### Work to be completed
Exact copies of all the entries are required, and no pictures should appear in them.

### Extracted page text data
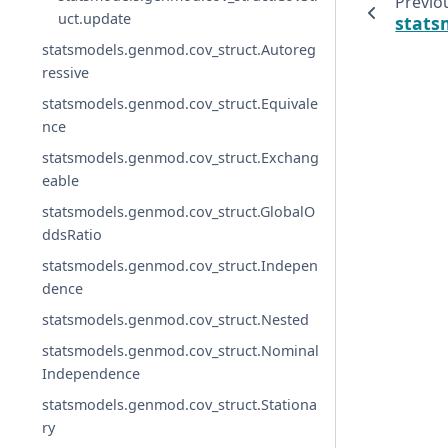
Previo
uct.update
stats
statsmodels.genmod.cov_struct.Autoreg
ressive
statsmodels.genmod.cov_struct.Equivale
nce
statsmodels.genmod.cov_struct.Exchang
eable
statsmodels.genmod.cov_struct.GlobalO
ddsRatio
statsmodels.genmod.cov_struct.Indepen
dence
statsmodels.genmod.cov_struct.Nested
statsmodels.genmod.cov_struct.Nominal
Independence
statsmodels.genmod.cov_struct.Stationa
ry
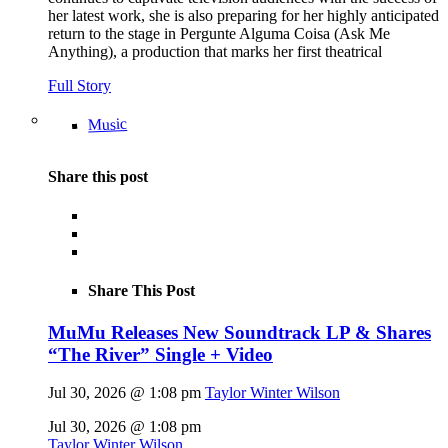
her latest work, she is also preparing for her highly anticipated
return to the stage in Pergunte Alguma Coisa (Ask Me
Anything), a production that marks her first theatrical
Full Story
Music
Share this post
Share This Post
MuMu Releases New Soundtrack LP & Shares
“The River” Single + Video
Jul 30, 2026 @ 1:08 pm
Taylor Winter Wilson
Jul 30, 2026 @ 1:08 pm
Taylor Winter Wilson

### Solution to the exercise
Previo
uct.update
stats
statsmodels.genmod.cov_struct.Autoreg
ressive
statsmodels.genmod.cov_struct.Equivale
nce
statsmodels.genmod.cov_struct.Exchang
eable
statsmodels.genmod.cov_struct.GlobalO
ddsRatio
statsmodels.genmod.cov_struct.Indepen
dence
statsmodels.genmod.cov_struct.Nested
statsmodels.genmod.cov_struct.Nominal
Independence
statsmodels.genmod.cov_struct.Stationa
ry
her latest work, she is also preparing for her highly anticipated
return to the stage in Pergunte Alguma Coisa (Ask Me
Anything), a production that marks her first theatrical
Full Story
Music
Share this post
Share This Post
MuMu Releases New Soundtrack LP & Shares
“The River” Single + Video
Jul 30, 2026 @ 1:08 pm
Taylor Winter Wilson
Jul 30, 2026 @ 1:08 pm
Taylor Winter Wilson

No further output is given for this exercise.